§ Exercise aim
Copy out again, unchanged, the line that contains "poarray <COUNT> <EXPRESSION>" and every line after it down to the last line of the data.

§ Data section
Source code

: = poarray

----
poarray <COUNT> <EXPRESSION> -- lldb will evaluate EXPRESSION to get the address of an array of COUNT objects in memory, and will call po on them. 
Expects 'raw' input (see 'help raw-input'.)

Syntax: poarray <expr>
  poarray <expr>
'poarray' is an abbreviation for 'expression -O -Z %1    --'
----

§ Your solution
poarray <COUNT> <EXPRESSION> -- lldb will evaluate EXPRESSION to get the address of an array of COUNT objects in memory, and will call po on them. 
Expects 'raw' input (see 'help raw-input'.)

Syntax: poarray <expr>
  poarray <expr>
'poarray' is an abbreviation for 'expression -O -Z %1    --'
----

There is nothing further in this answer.